The Angel (ex Beer House is worth a look if at the Marble. I'm not a fan of the Fringe Bar really or the Smithfield across the road but others disagree.

The Bank is good plus the Waterhouse and any number of others.

RedNev said...

Sounds as though you've had a good time in your mother country, but I think Prospect beers are generally good.

beerevolution said...

Agree wholeheartedly about Hawkshead, brilliant range of highly drinkable beers. Easily in my top 5 UK brewery list!

Kelly

Dominic, Thornbridge brewery said...

Always good to see you, especially in the shadow of Hawkshead's new 100hl Moeschle tanks (almost as nice as ours), but did you have to leave so early?

Tandleman said...

Well of course I had been there for hours before you got out of your tent. And we had Stopwatch Sid in charge of our coach.

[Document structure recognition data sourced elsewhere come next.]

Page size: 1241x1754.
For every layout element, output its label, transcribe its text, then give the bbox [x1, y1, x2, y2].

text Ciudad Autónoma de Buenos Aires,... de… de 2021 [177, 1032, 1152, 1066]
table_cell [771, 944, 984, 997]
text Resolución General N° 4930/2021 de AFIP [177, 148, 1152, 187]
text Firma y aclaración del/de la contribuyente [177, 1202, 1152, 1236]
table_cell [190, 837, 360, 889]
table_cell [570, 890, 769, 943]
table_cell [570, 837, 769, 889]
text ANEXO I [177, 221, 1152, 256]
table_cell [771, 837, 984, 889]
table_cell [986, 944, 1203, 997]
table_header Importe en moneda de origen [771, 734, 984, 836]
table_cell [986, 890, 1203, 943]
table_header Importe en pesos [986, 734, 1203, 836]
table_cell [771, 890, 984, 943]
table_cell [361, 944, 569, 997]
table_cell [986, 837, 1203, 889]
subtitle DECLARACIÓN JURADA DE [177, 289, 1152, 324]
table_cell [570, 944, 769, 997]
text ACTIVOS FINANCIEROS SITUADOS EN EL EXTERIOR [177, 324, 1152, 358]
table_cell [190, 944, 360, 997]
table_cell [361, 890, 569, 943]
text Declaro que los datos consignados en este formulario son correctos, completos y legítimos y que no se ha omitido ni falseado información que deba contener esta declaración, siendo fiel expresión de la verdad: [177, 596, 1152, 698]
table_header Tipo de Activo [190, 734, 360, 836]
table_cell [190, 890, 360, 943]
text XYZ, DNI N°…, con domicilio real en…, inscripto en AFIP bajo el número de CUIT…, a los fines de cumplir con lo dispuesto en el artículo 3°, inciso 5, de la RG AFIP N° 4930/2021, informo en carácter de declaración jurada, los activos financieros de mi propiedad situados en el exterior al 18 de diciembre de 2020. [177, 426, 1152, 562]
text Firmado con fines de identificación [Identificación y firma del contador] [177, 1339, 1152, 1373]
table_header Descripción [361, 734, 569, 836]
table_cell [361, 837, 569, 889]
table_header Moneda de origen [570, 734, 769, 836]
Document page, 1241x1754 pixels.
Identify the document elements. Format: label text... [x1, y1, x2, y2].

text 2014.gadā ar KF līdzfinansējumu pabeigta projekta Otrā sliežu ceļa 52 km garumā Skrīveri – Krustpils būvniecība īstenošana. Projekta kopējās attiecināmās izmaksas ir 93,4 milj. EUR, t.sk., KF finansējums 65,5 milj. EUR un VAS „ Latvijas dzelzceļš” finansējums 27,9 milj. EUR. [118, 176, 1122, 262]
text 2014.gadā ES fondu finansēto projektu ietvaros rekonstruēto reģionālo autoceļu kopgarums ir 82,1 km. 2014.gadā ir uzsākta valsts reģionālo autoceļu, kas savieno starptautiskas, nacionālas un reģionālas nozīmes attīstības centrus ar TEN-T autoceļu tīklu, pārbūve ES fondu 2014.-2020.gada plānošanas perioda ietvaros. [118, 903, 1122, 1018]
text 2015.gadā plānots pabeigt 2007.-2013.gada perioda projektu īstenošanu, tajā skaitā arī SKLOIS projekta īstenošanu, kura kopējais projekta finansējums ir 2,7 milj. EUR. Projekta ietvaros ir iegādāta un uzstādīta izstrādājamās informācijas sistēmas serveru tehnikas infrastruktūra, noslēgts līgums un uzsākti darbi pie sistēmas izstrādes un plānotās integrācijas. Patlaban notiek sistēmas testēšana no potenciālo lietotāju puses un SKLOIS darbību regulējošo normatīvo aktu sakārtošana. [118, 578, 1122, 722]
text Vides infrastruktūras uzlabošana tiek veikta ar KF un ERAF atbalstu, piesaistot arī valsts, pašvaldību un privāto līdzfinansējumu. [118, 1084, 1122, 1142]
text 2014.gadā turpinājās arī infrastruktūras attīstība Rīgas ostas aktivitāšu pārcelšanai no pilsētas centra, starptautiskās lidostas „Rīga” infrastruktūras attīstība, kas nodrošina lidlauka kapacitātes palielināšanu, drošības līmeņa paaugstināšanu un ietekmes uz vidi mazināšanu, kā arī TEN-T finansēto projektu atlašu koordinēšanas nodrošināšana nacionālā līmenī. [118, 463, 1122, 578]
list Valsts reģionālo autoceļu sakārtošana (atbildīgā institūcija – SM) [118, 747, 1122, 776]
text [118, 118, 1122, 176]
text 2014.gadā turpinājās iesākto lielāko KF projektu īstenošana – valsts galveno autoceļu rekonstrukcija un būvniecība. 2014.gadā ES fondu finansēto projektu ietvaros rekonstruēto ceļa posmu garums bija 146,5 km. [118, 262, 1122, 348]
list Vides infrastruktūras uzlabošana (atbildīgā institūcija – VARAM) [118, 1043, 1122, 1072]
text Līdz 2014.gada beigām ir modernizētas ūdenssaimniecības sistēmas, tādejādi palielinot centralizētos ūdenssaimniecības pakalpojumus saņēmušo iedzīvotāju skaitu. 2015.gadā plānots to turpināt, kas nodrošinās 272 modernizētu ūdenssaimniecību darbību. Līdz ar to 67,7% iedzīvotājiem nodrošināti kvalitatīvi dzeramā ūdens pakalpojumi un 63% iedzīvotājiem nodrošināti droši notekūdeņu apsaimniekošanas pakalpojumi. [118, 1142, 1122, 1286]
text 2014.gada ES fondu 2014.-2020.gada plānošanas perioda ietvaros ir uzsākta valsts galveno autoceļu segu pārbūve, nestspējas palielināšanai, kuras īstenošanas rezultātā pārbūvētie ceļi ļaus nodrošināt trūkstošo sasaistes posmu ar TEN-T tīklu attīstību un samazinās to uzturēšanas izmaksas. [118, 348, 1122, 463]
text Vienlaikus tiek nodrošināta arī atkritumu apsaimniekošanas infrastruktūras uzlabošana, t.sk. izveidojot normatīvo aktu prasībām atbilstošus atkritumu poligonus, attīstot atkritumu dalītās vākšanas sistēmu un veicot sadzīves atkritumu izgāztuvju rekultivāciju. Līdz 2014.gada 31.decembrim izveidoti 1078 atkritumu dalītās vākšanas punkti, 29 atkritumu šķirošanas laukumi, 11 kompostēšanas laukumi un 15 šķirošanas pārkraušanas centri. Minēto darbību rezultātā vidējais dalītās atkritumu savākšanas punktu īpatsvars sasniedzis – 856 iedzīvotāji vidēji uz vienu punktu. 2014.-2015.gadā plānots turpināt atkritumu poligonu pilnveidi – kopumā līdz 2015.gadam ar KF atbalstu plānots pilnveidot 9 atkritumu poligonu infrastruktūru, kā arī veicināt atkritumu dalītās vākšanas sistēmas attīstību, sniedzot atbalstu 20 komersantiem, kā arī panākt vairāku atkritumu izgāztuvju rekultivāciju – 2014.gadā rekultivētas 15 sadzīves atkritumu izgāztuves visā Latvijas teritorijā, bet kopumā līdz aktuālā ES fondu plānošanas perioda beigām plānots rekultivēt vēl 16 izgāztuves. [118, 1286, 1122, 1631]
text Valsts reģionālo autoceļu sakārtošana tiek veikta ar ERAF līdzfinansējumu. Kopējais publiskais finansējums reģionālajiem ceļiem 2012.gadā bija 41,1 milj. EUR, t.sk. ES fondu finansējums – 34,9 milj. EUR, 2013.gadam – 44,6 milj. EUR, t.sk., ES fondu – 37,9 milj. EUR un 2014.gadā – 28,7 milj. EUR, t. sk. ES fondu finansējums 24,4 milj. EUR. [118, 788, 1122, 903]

Good to see you too and the tanks are bloody lovely.

Phil said...

coxy - I wouldn't bother with the Vine unless it's changed a lot since I went there, and I wouldn't class the City as a must-see. 57 Thomas St is worth seeing for novelty value, and (unlike our host) I'm a big fan of the Smithfield. I'd say the Marble Arch, the Angel, PSBH and the Castle (Oldham St) are the ones to fit in; also the Micro Bar in the Arndale Market for bottles to take home. More central Manchester drinking here.

Tandleman said...

If you like great pubs, the City is a must.

Phil said...

The City was a great pub 15-20 years ago. The beer range has improved since then, but not much else has.

Tyson said...

I'd say the City is much better than it was 15-20 years ago. Beer range has improved for one thing, but it's a pub that has really benefited from the smoking ban. People used to just call in for one as the fug was so bad, but now you have a much better, more inclusive, atmosphere.

Coxy said...

Thanks Phil, will try, must say always like The City but the Vine is worth a miss we those other suggestions. I thought I might pop over to Chorlton where I lived briefly twenty years ago too.

Phil said...

Well, I preferred the walls without mottoes all round them - and I miss the sausage and egg barms.

OK, I'm a grumpy old sod...

Coxy - you'll see some changes in Chorlton! The Beech Road Guardianista enclave has spread all the way up Manchester Road, up to where the Seymour used to be and beyond. There's talk of putting in a checkpoint as you go in to Old Trafford. I did a writeup of some of the pubs of Chorlton last August/September on my blog - although I didn't include the two I'd really recommend, the Horse & Jockey and Electrik.

Leigh said...

Nice to see the Hawkshead love. Never - ever - had a bad beer from them. They are steadily improving, i think, too.